Publié le par Source Anticapitaliste 20 mars 2014 l'

Après l'annonce de l'opération re capitalisation, c'est à dire de renflouement, de PSA, par l'Etat français et le chinois Donfgeng, il reste à régler les parts respectives des uns et des autres. Le chinois Dongfeng n'entend pas être une simple roue de secours, rôle auquel le ministre Montebourg voudrait le confiner du haut de sa suffisance chauvine.

Dans un entretien avec des journalistes français, rapporté par la directrice du Monde Diplomatique, le numéro 2 de Dongfeng a déclaré.« Des restructurations sont indispensables afin de réduire les coûts et faire jouer les synergies.. Nous sommes présents au conseil de surveillance au même titre que les deux autres partenaires », c'est à dire avec avec le même poids décisionnel.

Les fonds apportés par Dongfeng sont conditionnés aux mesures de restructurations qu'impose pour les patrons de tous les continents la concurrence mondialisée entre capitalistes. Tel est l'enjeu des discussions encore en cours avant la ratification en grande pompes par Hollande et le président chinois Xi Jinping lors de sa prochaine visite en France le 26 mars prochain. Louis Gallois « patron de gauche », ex-SNCF et ex-EADS, vient d'être désigné président du conseil de surveillance de PSA : l'État monte en première ligne.

 Moins d'emploi 

 Les commentaires enchantés formulés lors du salon automobile de Genève et de l'attribution du titre de meilleure automobile de l'année à la Peugeot 308 voudraient faire croire à la reprise. Pourtant les faits sont têtus : la production de voitures en France a été en 2013 inférieure de 42 % à son niveau d'avant crise en 2007, baisse plus importante que dans la plupart des autres pays d''Europe. Les effectifs salariés n'ont cessé de chuter. Pendant l'année 2013, avec la fermeture d'Aulnay et le plan Varin de 10 000 suppressions d'emplois, PSA a voulu rattraper le retard qu'il avait pris vis à vis de son compère et concurrent Renault en ces domaines. Et cela continue avec la suppression de lignes de montage dans les usines PSA de Mulhouse et de Poissy. Les effets de 'accord de compétitivité anti social se font de plus en plus sentir avec en particulier le gel des salaires et le raccourcissement des temps de pause. Cela a déclenché la semaine dernière un débrayage avec défilé dans l'usine de Mulhouse, la direction ayant reculé sur les temps de pause.

Plus de précarité

 La création de 600 postes de travail est annoncée dans l'usine de Sochaux, mais 450 d'entre eux sont en intérim. Une équipe de nuit travaillant à mi cadence sera mise en place au départ pour une durée de six mois. Précarité, travail de nuit  : voilà les recettes de PSA au lieu d'une répartition du travail disponible entre tous les sites et d'une réduction du temps de travail. En porte parole habituel de la famille Peugeot, Moscovici a pu saluer « l’attachement de PSA à son site historique et la pérennité de son ancrage en France ». Belle pérennité qui se fonde sur le recours massif à l'intérim !

Plus de pollution

 Au même moment, PSA et les autres constructeurs automobiles.sont mis en cause.  Le pic de pollution constaté dans une trentaine de départements français trouve son origine, parmi d'autres causes, dans les moteurs diesel dont les émanations de « particules fines » sont reconnues cancérigènes.
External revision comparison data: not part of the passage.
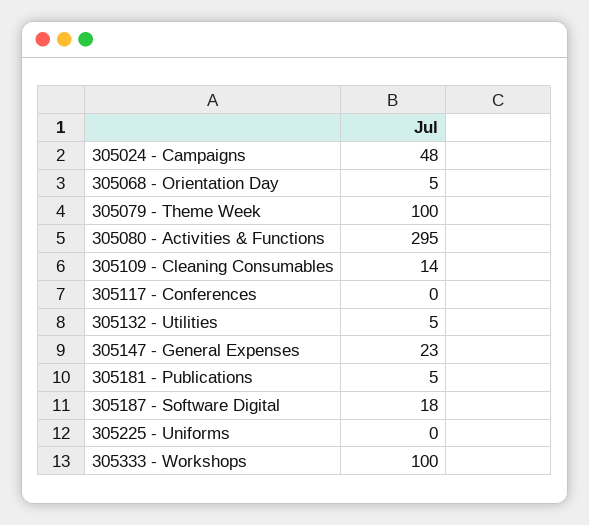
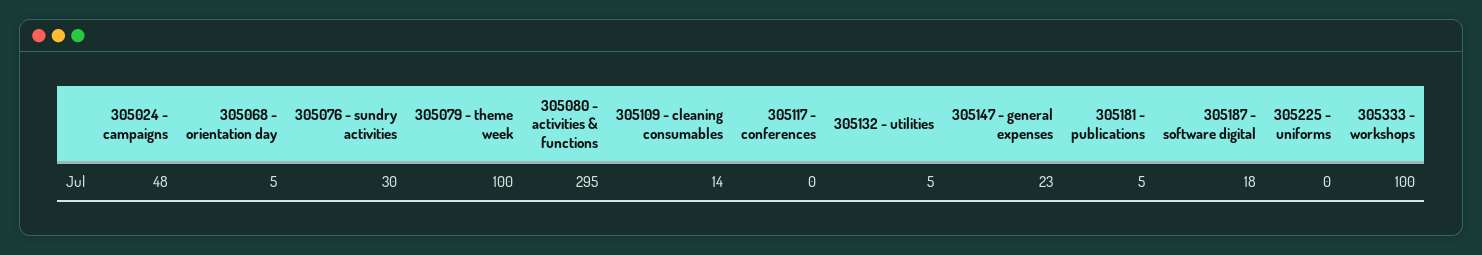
305076 - sundry activities: none -> 30

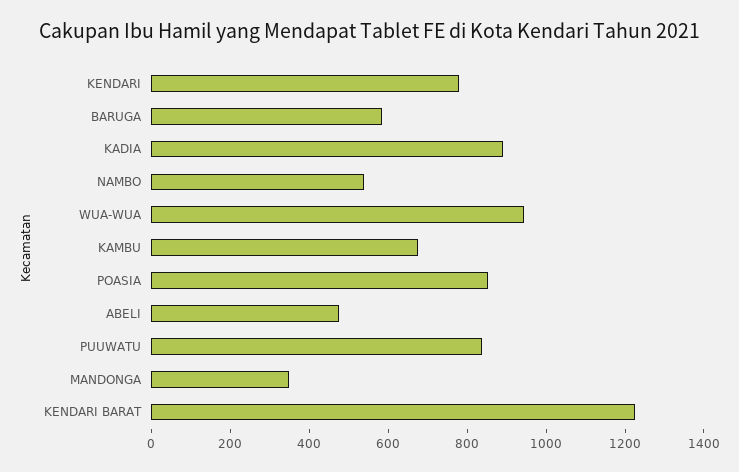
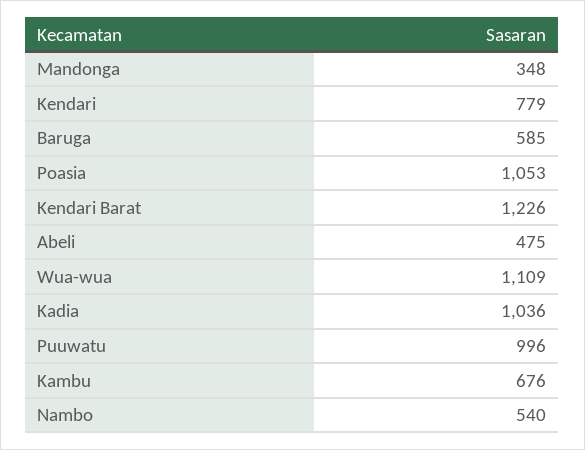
KADIA: 900 -> 1036
WUA-WUA: 950 -> 1109
POASIA: 850 -> 1053
PUUWATU: 850 -> 996

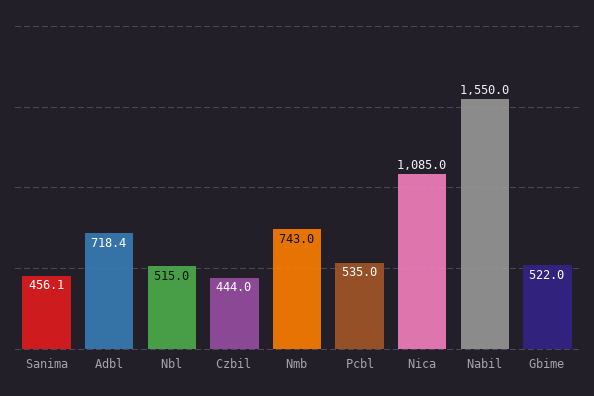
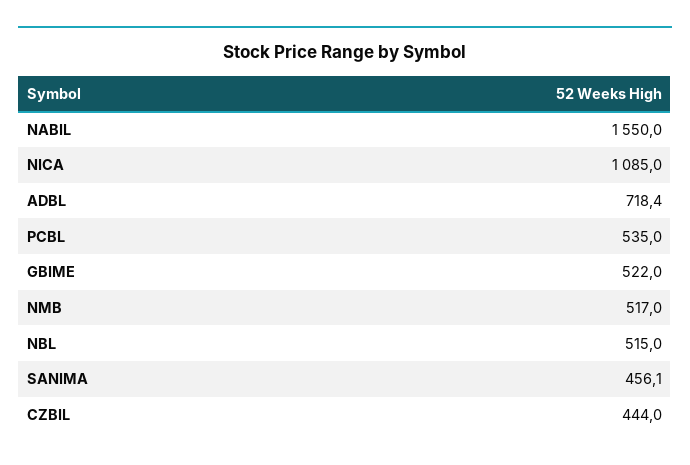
Nmb: 743 -> 517

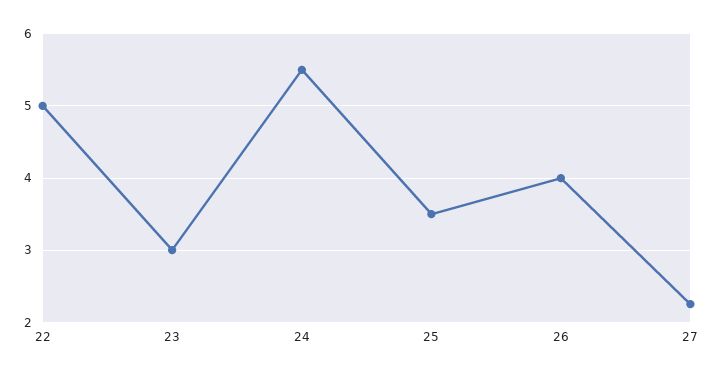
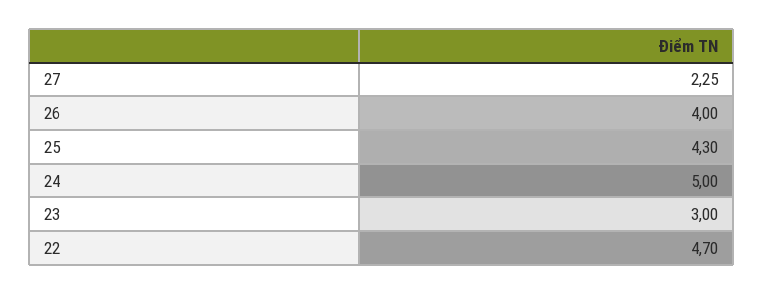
22: 5 -> 4.7
24: 5.5 -> 5
25: 3.5 -> 4.3

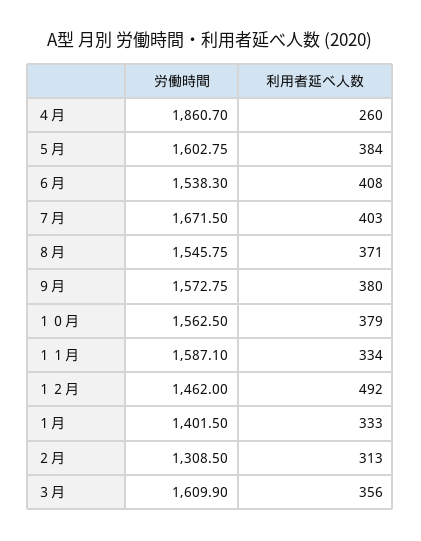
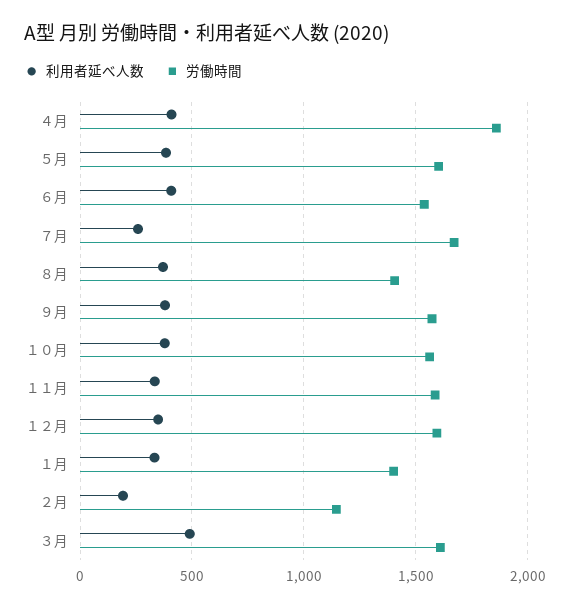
利用者延べ人数, ４月: 260 -> 400
利用者延べ人数, ７月: 403 -> 250
労働時間, ８月: 1545.75 -> 1400
労働時間, １２月: 1462 -> 1600
利用者延べ人数, １２月: 492 -> 350
労働時間, ２月: 1308.5 -> 1150
利用者延べ人数, ２月: 313 -> 200
利用者延べ人数, ３月: 356 -> 500

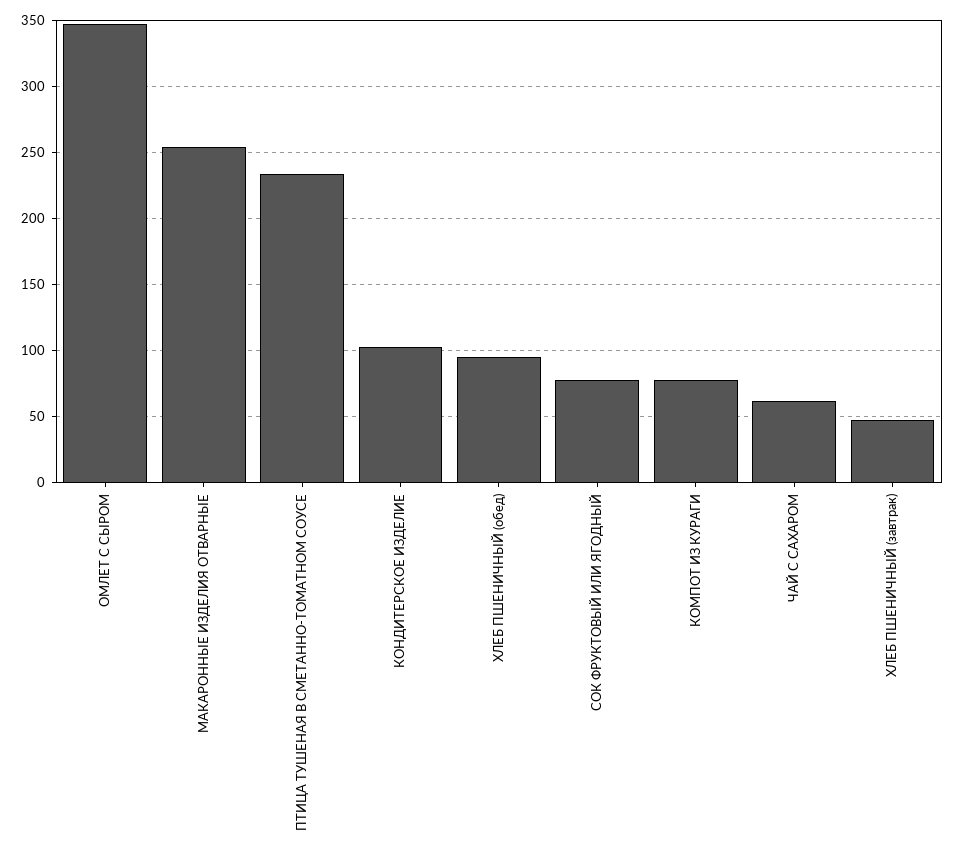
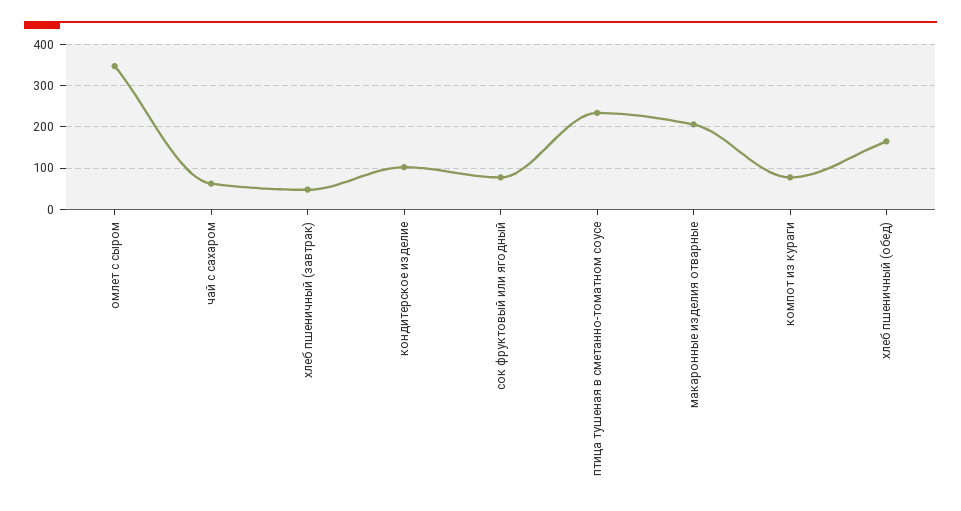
МАКАРОННЫЕ ИЗДЕЛИЯ ОТВАРНЫЕ: 255 -> 200
ХЛЕБ ПШЕНИЧНЫЙ (обед): 95 -> 160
PSA suivi par Renault sont les champions du monde des moteurs diesel et, ceci expliquant cela, la France est le pays où la part des véhicules diesel en circulation est la plus importante. Force est de reconnaître que PSA et Renault prouvent qu'ils se moquent autant de l'emploi et des conditions de travail que de la santé publique dans les villes abîmées par la circulation automobile. Les salariés de l'automobile, en rien responsables de ces errements, n'ont pas à en payer les conséquences.